Reproduce exactly, and only, the lines below from the one containing "indoor plant [211,449,309,614]" through the one containing "- chair [271,450,403,609]".

BEGIN DATA SHOWN

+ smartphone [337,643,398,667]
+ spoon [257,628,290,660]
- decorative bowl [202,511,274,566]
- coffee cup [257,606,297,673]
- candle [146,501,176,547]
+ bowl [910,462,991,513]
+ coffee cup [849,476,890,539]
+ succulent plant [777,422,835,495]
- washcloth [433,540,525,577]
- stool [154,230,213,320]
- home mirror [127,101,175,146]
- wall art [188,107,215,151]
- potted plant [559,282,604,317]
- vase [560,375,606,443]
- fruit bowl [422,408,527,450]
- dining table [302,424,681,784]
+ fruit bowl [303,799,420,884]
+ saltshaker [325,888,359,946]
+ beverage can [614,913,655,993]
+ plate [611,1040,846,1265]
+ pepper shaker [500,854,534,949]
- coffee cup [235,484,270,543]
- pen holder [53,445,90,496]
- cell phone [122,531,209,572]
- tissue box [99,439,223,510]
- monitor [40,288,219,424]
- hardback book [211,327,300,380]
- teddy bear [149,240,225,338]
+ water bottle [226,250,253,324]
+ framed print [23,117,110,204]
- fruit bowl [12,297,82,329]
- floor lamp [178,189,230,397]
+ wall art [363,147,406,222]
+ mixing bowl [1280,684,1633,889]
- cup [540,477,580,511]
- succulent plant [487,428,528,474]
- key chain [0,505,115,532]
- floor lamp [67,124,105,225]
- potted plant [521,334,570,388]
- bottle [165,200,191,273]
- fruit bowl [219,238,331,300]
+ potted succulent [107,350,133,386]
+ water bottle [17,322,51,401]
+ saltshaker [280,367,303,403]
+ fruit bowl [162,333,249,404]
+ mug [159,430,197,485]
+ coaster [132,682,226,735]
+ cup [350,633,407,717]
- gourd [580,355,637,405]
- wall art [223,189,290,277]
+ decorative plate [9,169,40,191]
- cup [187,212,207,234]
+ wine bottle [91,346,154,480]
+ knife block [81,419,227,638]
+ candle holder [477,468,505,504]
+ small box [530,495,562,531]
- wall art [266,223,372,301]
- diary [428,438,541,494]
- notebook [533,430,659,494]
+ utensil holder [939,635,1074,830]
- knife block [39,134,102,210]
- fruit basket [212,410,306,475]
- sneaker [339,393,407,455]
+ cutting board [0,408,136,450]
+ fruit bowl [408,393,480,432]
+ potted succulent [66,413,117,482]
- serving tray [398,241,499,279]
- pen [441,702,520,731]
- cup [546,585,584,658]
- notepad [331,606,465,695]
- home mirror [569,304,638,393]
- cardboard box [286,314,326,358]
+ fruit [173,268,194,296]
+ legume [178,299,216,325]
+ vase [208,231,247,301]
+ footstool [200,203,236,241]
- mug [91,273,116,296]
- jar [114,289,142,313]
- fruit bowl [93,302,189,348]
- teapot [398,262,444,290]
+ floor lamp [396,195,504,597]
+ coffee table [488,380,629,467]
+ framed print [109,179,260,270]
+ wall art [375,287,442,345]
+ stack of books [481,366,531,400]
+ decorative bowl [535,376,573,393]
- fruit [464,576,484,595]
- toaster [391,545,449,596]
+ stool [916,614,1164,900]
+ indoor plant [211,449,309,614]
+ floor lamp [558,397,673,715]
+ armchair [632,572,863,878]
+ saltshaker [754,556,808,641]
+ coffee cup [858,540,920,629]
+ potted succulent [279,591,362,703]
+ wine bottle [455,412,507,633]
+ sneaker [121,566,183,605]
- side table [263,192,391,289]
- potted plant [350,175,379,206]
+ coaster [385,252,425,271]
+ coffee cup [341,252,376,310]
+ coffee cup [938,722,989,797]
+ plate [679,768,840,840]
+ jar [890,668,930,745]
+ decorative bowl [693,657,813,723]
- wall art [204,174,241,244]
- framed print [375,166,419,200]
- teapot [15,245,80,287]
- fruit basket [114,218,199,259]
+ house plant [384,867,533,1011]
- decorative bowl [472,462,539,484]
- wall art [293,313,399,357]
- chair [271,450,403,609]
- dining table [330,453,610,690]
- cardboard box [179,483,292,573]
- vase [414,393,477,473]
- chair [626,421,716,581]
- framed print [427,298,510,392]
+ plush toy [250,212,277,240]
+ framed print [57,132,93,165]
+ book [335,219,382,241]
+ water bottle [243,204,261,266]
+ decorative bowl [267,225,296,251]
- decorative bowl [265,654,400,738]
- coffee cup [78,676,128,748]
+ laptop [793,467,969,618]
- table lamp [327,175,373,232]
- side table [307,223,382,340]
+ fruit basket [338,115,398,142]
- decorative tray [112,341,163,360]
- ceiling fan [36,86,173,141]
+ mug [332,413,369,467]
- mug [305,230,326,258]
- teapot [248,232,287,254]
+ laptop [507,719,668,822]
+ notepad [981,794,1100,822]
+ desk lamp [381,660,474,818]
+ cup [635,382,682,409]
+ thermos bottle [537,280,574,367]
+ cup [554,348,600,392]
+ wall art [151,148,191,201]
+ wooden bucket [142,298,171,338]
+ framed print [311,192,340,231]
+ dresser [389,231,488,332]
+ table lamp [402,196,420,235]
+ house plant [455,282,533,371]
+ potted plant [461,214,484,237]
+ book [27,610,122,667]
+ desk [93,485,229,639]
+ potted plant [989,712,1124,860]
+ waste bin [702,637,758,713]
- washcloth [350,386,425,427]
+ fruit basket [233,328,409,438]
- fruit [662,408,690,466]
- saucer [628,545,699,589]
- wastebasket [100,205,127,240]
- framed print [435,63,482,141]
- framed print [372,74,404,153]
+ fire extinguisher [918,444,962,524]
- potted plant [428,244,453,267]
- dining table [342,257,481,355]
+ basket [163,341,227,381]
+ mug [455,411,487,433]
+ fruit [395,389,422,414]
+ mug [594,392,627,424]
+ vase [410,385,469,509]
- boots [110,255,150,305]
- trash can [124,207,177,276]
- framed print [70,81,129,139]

END DATA SHOWN

▸ SOLUTION TO THIS EXERCISE
+ indoor plant [211,449,309,614]
+ floor lamp [558,397,673,715]
+ armchair [632,572,863,878]
+ saltshaker [754,556,808,641]
+ coffee cup [858,540,920,629]
+ potted succulent [279,591,362,703]
+ wine bottle [455,412,507,633]
+ sneaker [121,566,183,605]
- side table [263,192,391,289]
- potted plant [350,175,379,206]
+ coaster [385,252,425,271]
+ coffee cup [341,252,376,310]
+ coffee cup [938,722,989,797]
+ plate [679,768,840,840]
+ jar [890,668,930,745]
+ decorative bowl [693,657,813,723]
- wall art [204,174,241,244]
- framed print [375,166,419,200]
- teapot [15,245,80,287]
- fruit basket [114,218,199,259]
+ house plant [384,867,533,1011]
- decorative bowl [472,462,539,484]
- wall art [293,313,399,357]
- chair [271,450,403,609]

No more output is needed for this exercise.